A sottolinearlo è la Cia Agricoltori Italiani della Toscana in seguito alle novità rese note dalla Regione Toscana per i Progetti integrati di filiera agroalimentari, che riguardano l’annualità 2017.

La proroga (condizionata) fino a un massimo di 9 mesi, prevede la conclusione dei progetti. La condizione per ottenerla: tutti i partecipanti al progetto dovranno aver presentato sul sistema informativo di Artea domande di pagamento a titolo di anticipo, o di avanzamento lavori (Sal), o di saldo finale, per un importo complessivo di contributo superiore al 50% dell’importo del contributo ammesso per l’intero Pif.

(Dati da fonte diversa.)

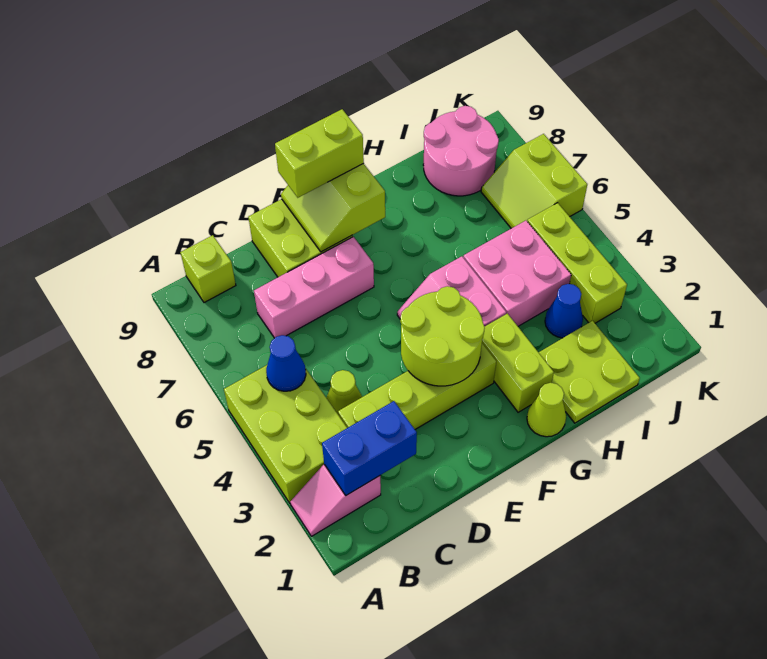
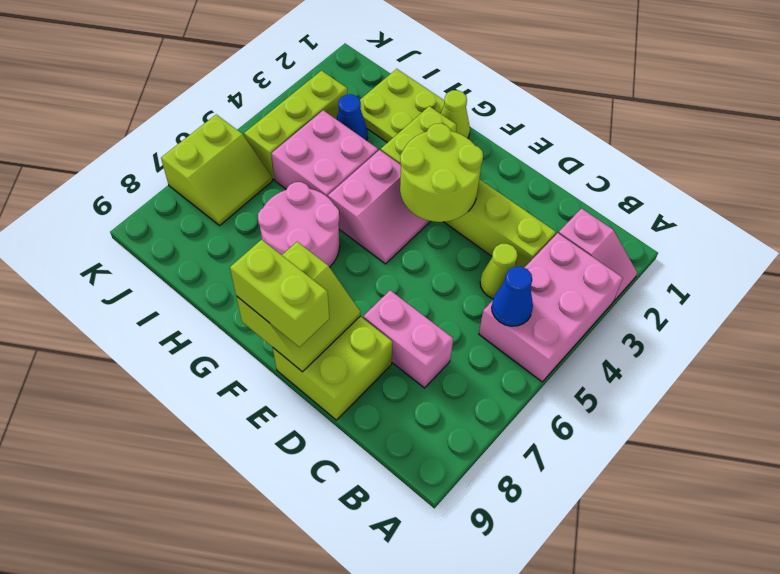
lime 2x3 brick [224,365,347,503] -> pink 2x3 brick [479,233,623,382]
blue 1x2 brick [322,401,417,495] -> none
lime 1x1 brick [180,235,236,303] -> none
pink 1x3 brick [254,237,374,338] -> pink 1x2 brick [363,290,453,388]
pink 2x2 round brick [423,106,499,196] -> pink 2x2 round brick moved to [258,182,340,267]

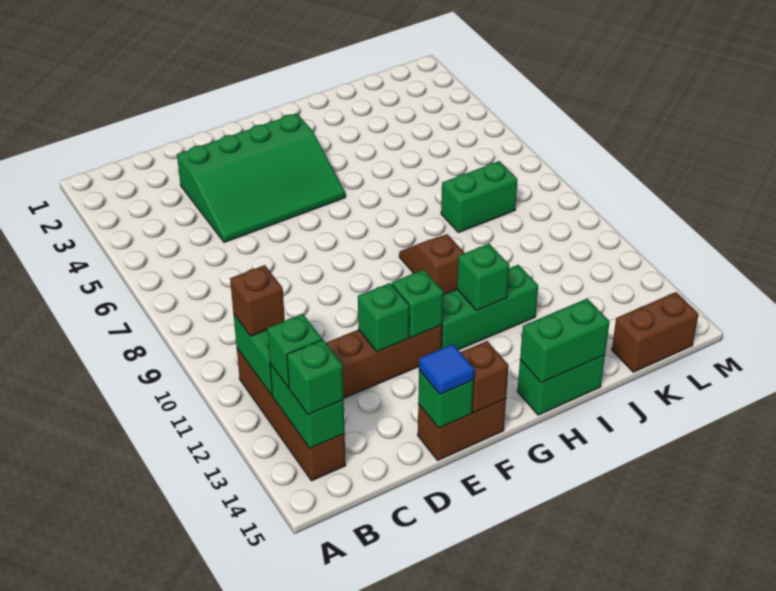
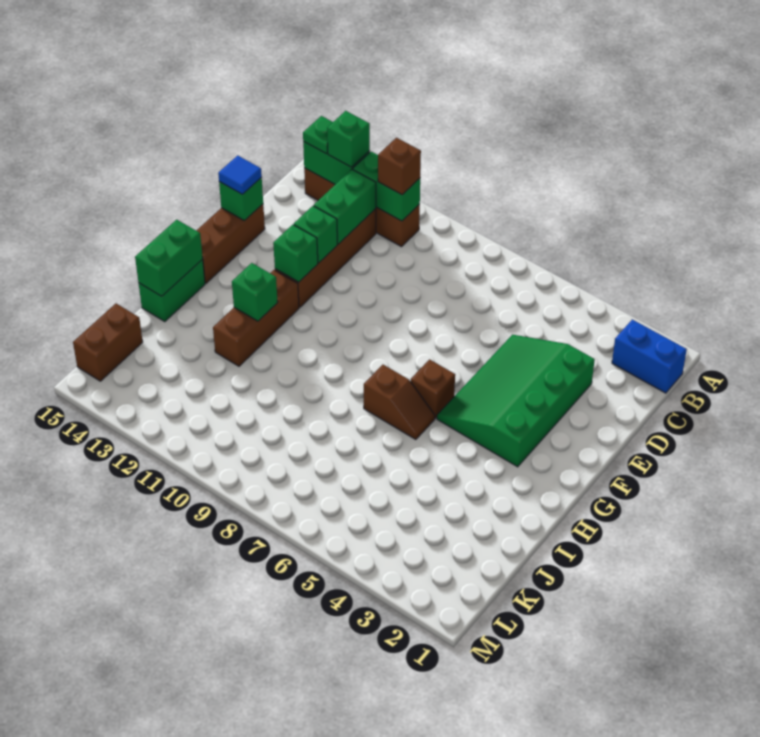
none -> blue 1x2 brick [612,320,687,393]
green 1x1 brick [287,340,344,415] -> green 1x1 plate [303,116,333,154]
brown 1x2 brick [418,399,506,460] -> brown 1x3 brick [196,204,265,283]
brown 1x1 brick [461,341,509,413] -> brown 1x1 brick moved to [411,359,455,418]
green 1x3 brick [441,265,538,350] -> brown 1x3 brick [213,270,299,366]
brown 1x2 slope [399,234,464,295] -> brown 1x2 slope moved to [364,365,435,440]
green 1x2 brick [441,161,517,233] -> green 1x2 brick moved to [314,169,376,244]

NEL DETTAGLIO – Per permettere ai partecipanti che hanno bisogno di richiedere l’ulteriore proroga, un tempo congruo per la presentazione delle singole domande di pagamento a titolo di Sal, è stato deciso di ridurre il termine ultimo per la presentazione delle domande di pagamento a titolo di Sal da 60 a 30 giorni di calendario prima della scadenza per la presentazione della domanda di saldo.

La disposizione, che riguarderà solo quei pochissimi Pif che non riuscissero ad arrivare puntuali all’appuntamento di fine-corsa (fissato, per una prima tornata di progetti, al 24 luglio 2021) darà modo ai beneficiari di aggiornare automaticamente i contratti per l’assegnazione dei contributi, semplificando così, per le imprese partecipanti, l’iter burocratico di sottoscrizione e di trasmissione del contratto stesso.